* [Records supplied]:
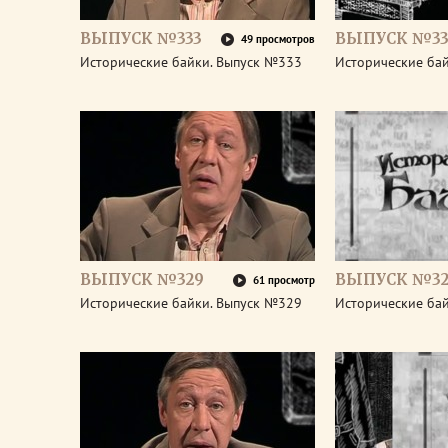
ВЫПУСК №333
ВЫПУСК №33
49 просмотров
Исторические байки. Выпуск №333
Исторические ба
ВЫПУСК №329
ВЫПУСК №32
61 просмотр
Исторические байки. Выпуск №329
Исторические ба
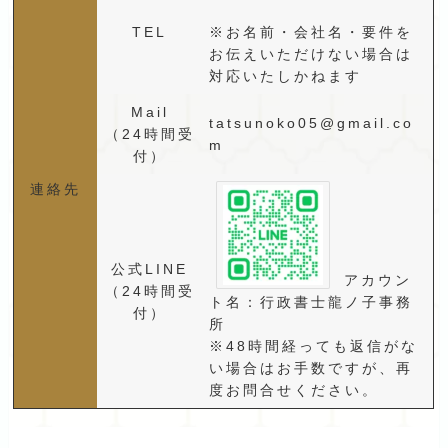
TEL
※お名前・会社名・要件を
お伝えいただけない場合は
対応いたしかねます
Mail
tatsunoko05@gmail.co
（24時間受
m
付）
連絡先
公式LINE
アカウン
（24時間受
ト名：行政書士龍ノ子事務
付）
所
※48時間経っても返信がな
い場合はお手数ですが、再
度お問合せください。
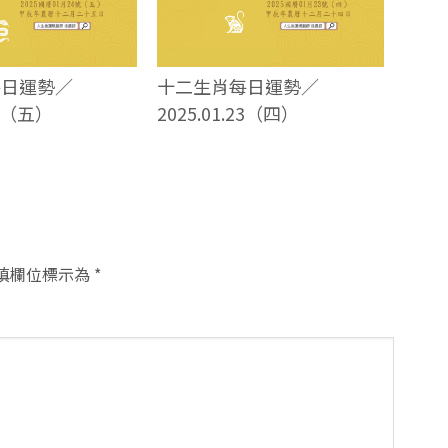
每日運勢／
十二生肖每日運勢／
24（五）
2025.01.23（四）
填欄位標示為
*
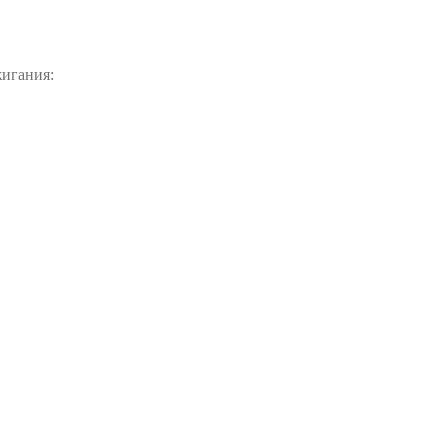
игания:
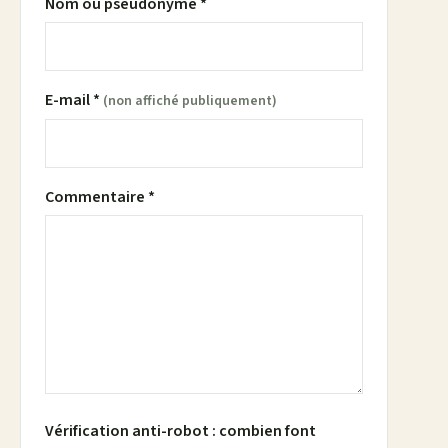
Nom ou pseudonyme *
E-mail *
(non affiché publiquement)
Commentaire *
Vérification anti-robot : combien font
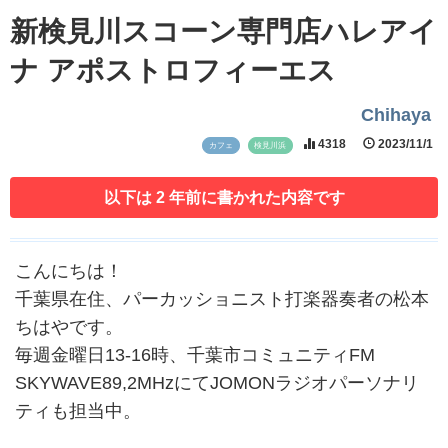
新検見川スコーン専門店ハレアイ
ナ アポストロフィーエス
Chihaya
4318
2023/11/1
カフェ
検見川浜
以下は 2 年前に書かれた内容です
こんにちは！
千葉県在住、パーカッショニスト打楽器奏者の松本
ちはやです。
毎週金曜日13-16時、千葉市コミュニティFM
SKYWAVE89,2MHzにてJOMONラジオパーソナリ
ティも担当中。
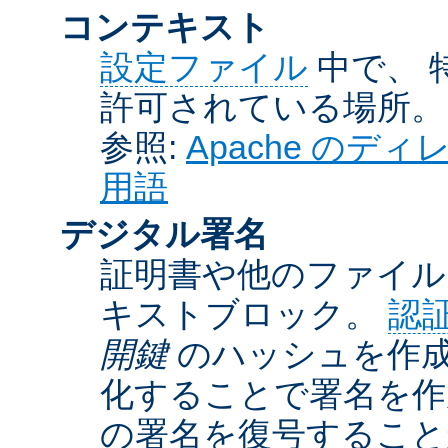
コンテキスト
設定ファイル
中で、 
許可されている場所。
参照:
Apache の
用語
デジタル署名
証明書や他のファイル
キストブロック。
認
開鍵
のハッシュを作成
化することで署名を作
の署名を復号するこ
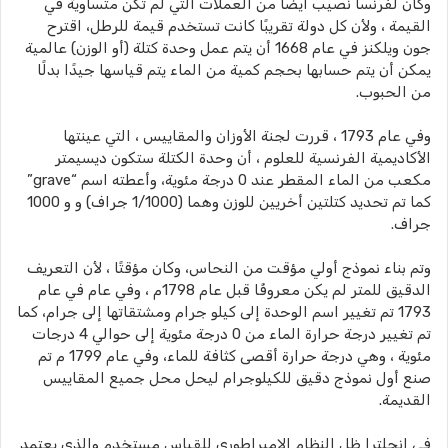
وكان لفرنسا نصيب أيضًا من العملات التي لم تكن متساوية في
القيمة ، ولأن كل دولة تقريبًا كانت تستخدم قيمة للرطل، اقترح
جون ويلكنز في عام 1668 أن يتم عمل وحدة كتلة (أو الوزن) عالمية
يمكن أن يتم حسابها بحجم كمية من الماء يتم قياسها جيدًا بدلًا
من الحبوب.
وفي عام 1793 ، قررت لجنة الأوزان والمقاييس ، التي عينتها
الأكاديمية الفرنسية للعلوم ، أن وحدة الكتلة ستكون ديسيمتر
مكعب من الماء المقطر عند 0 درجة مئوية، وأعطته اسم “grave”
كما تم تحديد كتلتين أخريين للوزن وهما (1/1000 جراف) و و 1000
جراف.
وتم بناء نموذج أولي مؤقت من النحاس، وكان مؤقتًا ، لأن التعريف
الدقيق للمتر لم يكن معروفًا قبل عام 1798م ، وفي عام في عام
1793 تم تغيير اسم الوحدة إلى كيلو جرام ومشتقاتها إلى جرام، كما
تم تغيير درجة حرارة الماء من 0 درجة مئوية إلى حوالي 4 درجات
مئوية ، وهي درجة حرارة أقصى كثافة للماء، وفي عام 1799 م تم
صنع أول نموذج دقيق للكيلوجرام ليحل محل جميع المقاييس
القديمة.
في إنجلترا ظل النظام الإمبراطوري للقياس مستخدم والذي يعتمد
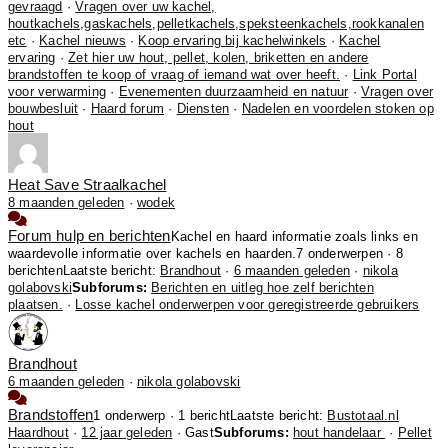
gevraagd
·
Vragen over uw kachel,
houtkachels,gaskachels,pelletkachels,speksteenkachels,rookkanalen
etc
·
Kachel nieuws
·
Koop ervaring bij kachelwinkels
·
Kachel
ervaring
·
Zet hier uw hout, pellet, kolen, briketten en andere
brandstoffen te koop of vraag of iemand wat over heeft.
·
Link Portal
voor verwarming
·
Evenementen duurzaamheid en natuur
·
Vragen over
bouwbesluit
·
Haard forum
·
Diensten
·
Nadelen en voordelen stoken op
hout
Heat Save Straalkachel
8 maanden geleden
·
wodek
Forum hulp en berichten
Kachel en haard informatie zoals links en
waardevolle informatie over kachels en haarden.
7 onderwerpen · 8
berichten
Laatste bericht:
Brandhout
·
6 maanden geleden
·
nikola
golabovski
Subforums:
Berichten en uitleg hoe zelf berichten
plaatsen.
·
Losse kachel onderwerpen voor geregistreerde gebruikers
Brandhout
6 maanden geleden
·
nikola golabovski
Brandstoffen
1 onderwerp · 1 bericht
Laatste bericht:
Bustotaal.nl
Haardhout
·
12 jaar geleden
· Gast
Subforums:
hout handelaar
·
Pellet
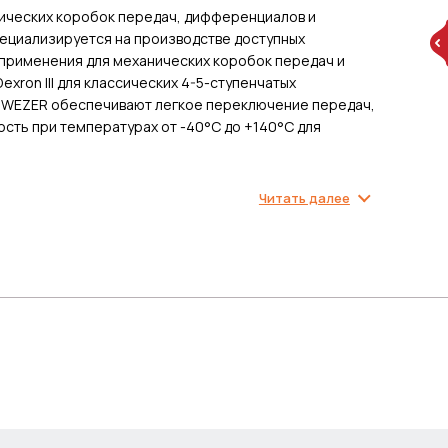
ических коробок передач, дифференциалов и
пециализируется на производстве доступных
 применения для механических коробок передач и
ron III для классических 4-5-ступенчатых
а WEZER обеспечивают легкое переключение передач,
сть при температурах от -40°C до +140°C для
Читать далее
обок передач и дифференциалов обладает высокими
тветствует GL-4 для защиты синхронизаторов МКПП.
х температурах до -40°C и стабильную защиту при
для классических автоматических коробок передач
и переключении передач в 4-5-ступенчатых АКПП
беспечивает стабильную работу насосов ГУР. Масло
ены. Купить трансмиссионное масло WEZER в
ку через Яндекс Доставку. Консультанты 4литра.рф
ля для оптимальной защиты.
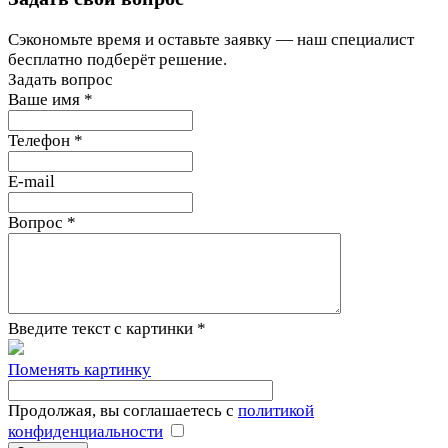
Сэкономьте время и оставьте заявку — наш специалист
бесплатно подберёт решение.
Задать вопрос
Ваше имя
*
Телефон
*
E-mail
Вопрос
*
Введите текст с картинки
*
Поменять картинку
Продолжая, вы соглашаетесь с
политикой
конфиденциальности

* [Exercise instructions]:
Recast the text lines from all the rows above as a Markdown table with the columns "No." and "Line", numbering each line and omitting blank lines. Leave the pictures out of the table.

* [Task solution]:
| No. | Line |
|---|---|
| 1 | ВЫПУСК №333 |
| 2 | ВЫПУСК №33 |
| 3 | 49 просмотров |
| 4 | Исторические байки. Выпуск №333 |
| 5 | Исторические ба |
| 6 | ВЫПУСК №329 |
| 7 | ВЫПУСК №32 |
| 8 | 61 просмотр |
| 9 | Исторические байки. Выпуск №329 |
| 10 | Исторические ба |
| 11 | TEL |
| 12 | ※お名前・会社名・要件を |
| 13 | お伝えいただけない場合は |
| 14 | 対応いたしかねます |
| 15 | Mail |
| 16 | tatsunoko05@gmail.co |
| 17 | （24時間受 |
| 18 | m |
| 19 | 付） |
| 20 | 連絡先 |
| 21 | 公式LINE |
| 22 | アカウン |
| 23 | （24時間受 |
| 24 | ト名：行政書士龍ノ子事務 |
| 25 | 付） |
| 26 | 所 |
| 27 | ※48時間経っても返信がな |
| 28 | い場合はお手数ですが、再 |
| 29 | 度お問合せください。 |
| 30 | 每日運勢／ |
| 31 | 十二生肖每日運勢／ |
| 32 | 24（五） |
| 33 | 2025.01.23（四） |
| 34 | 填欄位標示為 |
| 35 | * |
| 36 | игания: |
| 37 | Nom ou pseudonyme * |
| 38 | E-mail * |
| 39 | (non affiché publiquement) |
| 40 | Commentaire * |
| 41 | Vérification anti-robot : combien font |
| 42 | 新検見川スコーン専門店ハレアイ |
| 43 | ナ アポストロフィーエス |
| 44 | Chihaya |
| 45 | 4318 |
| 46 | 2023/11/1 |
| 47 | カフェ |
| 48 | 検見川浜 |
| 49 | 以下は 2 年前に書かれた内容です |
| 50 | こんにちは！ |
| 51 | 千葉県在住、パーカッショニスト打楽器奏者の松本 |
| 52 | ちはやです。 |
| 53 | 毎週金曜日13-16時、千葉市コミュニティFM |
| 54 | SKYWAVE89,2MHzにてJOMONラジオパーソナリ |
| 55 | ティも担当中。 |
| 56 | コンテキスト |
| 57 | 設定ファイル |
| 58 | 中で、  |
| 59 | 許可されている場所。 |
| 60 | 参照: |
| 61 | Apache の |
| 62 | 用語 |
| 63 | デジタル署名 |
| 64 | 証明書や他のファイル |
| 65 | キストブロック。 |
| 66 | 認 |
| 67 | 開鍵 |
| 68 | のハッシュを作成 |
| 69 | 化することで署名を作 |
| 70 | の署名を復号するこ |
| 71 | وكان لفرنسا نصيب أيضًا من العملات التي لم تكن متساوية في |
| 72 | القيمة ، ولأن كل دولة تقريبًا كانت تستخدم قيمة للرطل، اقترح |
| 73 | جون ويلكنز في عام 1668 أن يتم عمل وحدة كتلة (أو الوزن) عالمية |
| 74 | يمكن أن يتم حسابها بحجم كمية من الماء يتم قياسها جيدًا بدلًا |
| 75 | من الحبوب. |
| 76 | وفي عام 1793 ، قررت لجنة الأوزان والمقاييس ، التي عينتها |
| 77 | الأكاديمية الفرنسية للعلوم ، أن وحدة الكتلة ستكون ديسيمتر |
| 78 | مكعب من الماء المقطر عند 0 درجة مئوية، وأعطته اسم “grave” |
| 79 | كما تم تحديد كتلتين أخريين للوزن وهما (1/1000 جراف) و و 1000 |
| 80 | جراف. |
| 81 | وتم بناء نموذج أولي مؤقت من النحاس، وكان مؤقتًا ، لأن التعريف |
| 82 | الدقيق للمتر لم يكن معروفًا قبل عام 1798م ، وفي عام في عام |
| 83 | 1793 تم تغيير اسم الوحدة إلى كيلو جرام ومشتقاتها إلى جرام، كما |
| 84 | تم تغيير درجة حرارة الماء من 0 درجة مئوية إلى حوالي 4 درجات |
| 85 | مئوية ، وهي درجة حرارة أقصى كثافة للماء، وفي عام 1799 م تم |
| 86 | صنع أول نموذج دقيق للكيلوجرام ليحل محل جميع المقاييس |
| 87 | القديمة. |
| 88 | في إنجلترا ظل النظام الإمبراطوري للقياس مستخدم والذي يعتمد |
| 89 | gevraagd |
| 90 | · |
| 91 | Vragen over uw kachel, |
| 92 | houtkachels,gaskachels,pelletkachels,speksteenkachels,rookkanalen |
| 93 | etc |
| 94 | · |
| 95 | Kachel nieuws |
| 96 | · |
| 97 | Koop ervaring bij kachelwinkels |
| 98 | · |
| 99 | Kachel |
| 100 | ervaring |
| 101 | · |
| 102 | Zet hier uw hout, pellet, kolen, briketten en andere |
| 103 | brandstoffen te koop of vraag of iemand wat over heeft. |
| 104 | · |
| 105 | Link Portal |
| 106 | voor verwarming |
| 107 | · |
| 108 | Evenementen duurzaamheid en natuur |
| 109 | · |
| 110 | Vragen over |
| 111 | bouwbesluit |
| 112 | · |
| 113 | Haard forum |
| 114 | · |
| 115 | Diensten |
| 116 | · |
| 117 | Nadelen en voordelen stoken op |
| 118 | hout |
| 119 | Heat Save Straalkachel |
| 120 | 8 maanden geleden |
| 121 | · |
| 122 | wodek |
| 123 | Forum hulp en berichten |
| 124 | Kachel en haard informatie zoals links en |
| 125 | waardevolle informatie over kachels en haarden. |
| 126 | 7 onderwerpen · 8 |
| 127 | berichten |
| 128 | Laatste bericht: |
| 129 | Brandhout |
| 130 | · |
| 131 | 6 maanden geleden |
| 132 | · |
| 133 | nikola |
| 134 | golabovski |
| 135 | Subforums: |
| 136 | Berichten en uitleg hoe zelf berichten |
| 137 | plaatsen. |
| 138 | · |
| 139 | Losse kachel onderwerpen voor geregistreerde gebruikers |
| 140 | Brandhout |
| 141 | 6 maanden geleden |
| 142 | · |
| 143 | nikola golabovski |
| 144 | Brandstoffen |
| 145 | 1 onderwerp · 1 bericht |
| 146 | Laatste bericht: |
| 147 | Bustotaal.nl |
| 148 | Haardhout |
| 149 | · |
| 150 | 12 jaar geleden |
| 151 | · Gast |
| 152 | Subforums: |
| 153 | hout handelaar |
| 154 | · |
| 155 | Pellet |
| 156 | ических коробок передач, дифференциалов и |
| 157 | пециализируется на производстве доступных |
| 158 |  применения для механических коробок передач и |
| 159 | ron III для классических 4-5-ступенчатых |
| 160 | а WEZER обеспечивают легкое переключение передач, |
| 161 | сть при температурах от -40°C до +140°C для |
| 162 | Читать далее |
| 163 | обок передач и дифференциалов обладает высокими |
| 164 | тветствует GL-4 для защиты синхронизаторов МКПП. |
| 165 | х температурах до -40°C и стабильную защиту при |
| 166 | для классических автоматических коробок передач |
| 167 | и переключении передач в 4-5-ступенчатых АКПП |
| 168 | беспечивает стабильную работу насосов ГУР. Масло |
| 169 | ены. Купить трансмиссионное масло WEZER в |
| 170 | ку через Яндекс Доставку. Консультанты 4литра.рф |
| 171 | ля для оптимальной защиты. |
| 172 | Сэкономьте время и оставьте заявку — наш специалист |
| 173 | бесплатно подберёт решение. |
| 174 | Задать вопрос |
| 175 | Ваше имя |
| 176 | * |
| 177 | Телефон |
| 178 | * |
| 179 | E-mail |
| 180 | Вопрос |
| 181 | * |
| 182 | Введите текст с картинки |
| 183 | * |
| 184 | Поменять картинку |
| 185 | Продолжая, вы соглашаетесь с |
| 186 | политикой |
| 187 | конфиденциальности |